Se me torció talmente el gesto que he pasado muy mal día. Y pudo ser peor, pero afortunadamente a Aguirre no la hicieron caso y en Sol no ha pasado nada. Al menos, hasta ahora.
Llegó, pues, la hora de nadar. Eran las ocho y media de la tarde. El cuerpo no me daba sensación. Casi arrastrándome, dolorido por el trancazo “primaveril” que he pillado, moqueante y carrasposo, me alargué hasta allí. Quedándome en casa sólo habría empeorado. Me desnudé con desgana. Con el atuendo reglamentario observé la piscina completamente vacía. Miré al agua durante un tiempo largo, tal vez más de cinco minutos, sin pensar en nada.
Cuando me tiré todo se aclaró. Estuve nadando durante treinta y cinco minutos. Cincuenta y cuatro largos. Mil trescientos cincuenta metros. Salí porque correspondía, no porque no me apeteciera seguir. Descansado, relajado, y casi convencido de que la gente habría vuelto a llenar la Plaza de Cataluña para la asamblea de las diez.

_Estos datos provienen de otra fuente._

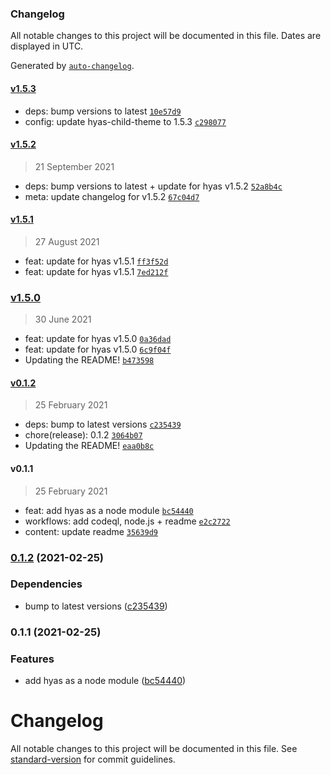 ### Changelog

All notable changes to this project will be documented in this file. Dates are displayed in UTC.

Generated by [`auto-changelog`](https://github.com/CookPete/auto-changelog).

#### [v1.5.3](https://github.com/h-enk/hyas-child-theme/compare/v1.5.2...v1.5.3)

- deps: bump versions to latest [`10e57d9`](https://github.com/h-enk/hyas-child-theme/commit/10e57d966cb4349548203c6f266fa8c973bc522c)
- config: update hyas-child-theme to 1.5.3 [`c298077`](https://github.com/h-enk/hyas-child-theme/commit/c2980774124e3781d00ffc90ee4887695d825548)

#### [v1.5.2](https://github.com/h-enk/hyas-child-theme/compare/v1.5.1...v1.5.2)

> 21 September 2021

- deps: bump versions to latest + update for hyas v1.5.2 [`52a8b4c`](https://github.com/h-enk/hyas-child-theme/commit/52a8b4c85e0d6f0ec96b0e4c9fef632f0167bf01)
- meta: update changelog for v1.5.2 [`67c04d7`](https://github.com/h-enk/hyas-child-theme/commit/67c04d73f7e81cb0303909c8b3c78f5df71bfe80)

#### [v1.5.1](https://github.com/h-enk/hyas-child-theme/compare/v1.5.0...v1.5.1)

> 27 August 2021

- feat: update for hyas v1.5.1 [`ff3f52d`](https://github.com/h-enk/hyas-child-theme/commit/ff3f52d24853ebaed8984db4fb8e03784d34190c)
- feat: update for hyas v1.5.1 [`7ed212f`](https://github.com/h-enk/hyas-child-theme/commit/7ed212f22ebdfa42990d31e04810278325ef8579)

### [v1.5.0](https://github.com/h-enk/hyas-child-theme/compare/v0.1.2...v1.5.0)

> 30 June 2021

- feat: update for hyas v1.5.0 [`0a36dad`](https://github.com/h-enk/hyas-child-theme/commit/0a36dad67610fd898e94eb66efe6070158bad1ff)
- feat: update for hyas v1.5.0 [`6c9f04f`](https://github.com/h-enk/hyas-child-theme/commit/6c9f04f60913dbdb82c5491d9a2fcb1ee74bae04)
- Updating the README! [`b473598`](https://github.com/h-enk/hyas-child-theme/commit/b47359878fee9ff98400bfd47424f892ab0a0f83)

#### [v0.1.2](https://github.com/h-enk/hyas-child-theme/compare/v0.1.1...v0.1.2)

> 25 February 2021

- deps: bump to latest versions [`c235439`](https://github.com/h-enk/hyas-child-theme/commit/c23543934c4fe4486cbadef223596c1f6d098e4a)
- chore(release): 0.1.2 [`3064b07`](https://github.com/h-enk/hyas-child-theme/commit/3064b078d7402b09136c1803ad500168b65e2532)
- Updating the README! [`eaa0b8c`](https://github.com/h-enk/hyas-child-theme/commit/eaa0b8cf77c3de7af18831a4b4594775a3b14bda)

#### v0.1.1

> 25 February 2021

- feat: add hyas as a node module [`bc54440`](https://github.com/h-enk/hyas-child-theme/commit/bc54440542bddc593ceb5904d42656eb00883420)
- workflows: add codeql, node.js + readme [`e2c2722`](https://github.com/h-enk/hyas-child-theme/commit/e2c2722ccf6f47dca92542f5a0d174b3503c547e)
- content: update readme [`35639d9`](https://github.com/h-enk/hyas-child-theme/commit/35639d95a98b3b6ba050353bd8f088f02fb33b66)

<!-- auto-changelog-above -->

### [0.1.2](https://github.com/h-enk/hyas-child-theme/compare/v0.1.1...v0.1.2) (2021-02-25)


### Dependencies

* bump to latest versions ([c235439](https://github.com/h-enk/hyas-child-theme/commit/c23543934c4fe4486cbadef223596c1f6d098e4a))

### 0.1.1 (2021-02-25)


### Features

* add hyas as a node module ([bc54440](https://github.com/h-enk/hyas-child-theme/commit/bc54440542bddc593ceb5904d42656eb00883420))

# Changelog

All notable changes to this project will be documented in this file. See [standard-version](https://github.com/conventional-changelog/standard-version) for commit guidelines.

Berto sigue agobiando a Moli. En efecto, compruebo que todo sigue normal. Esta también será una buena noche.
Post scriptum: A una buena amiga nadar en el mar tal vez le sugiera que danza. Otra, también amiga, obligada, termine por ser adicta. A mí, las dos cosas.
Berto y Moli no nadan, pero ahora descansan relajados.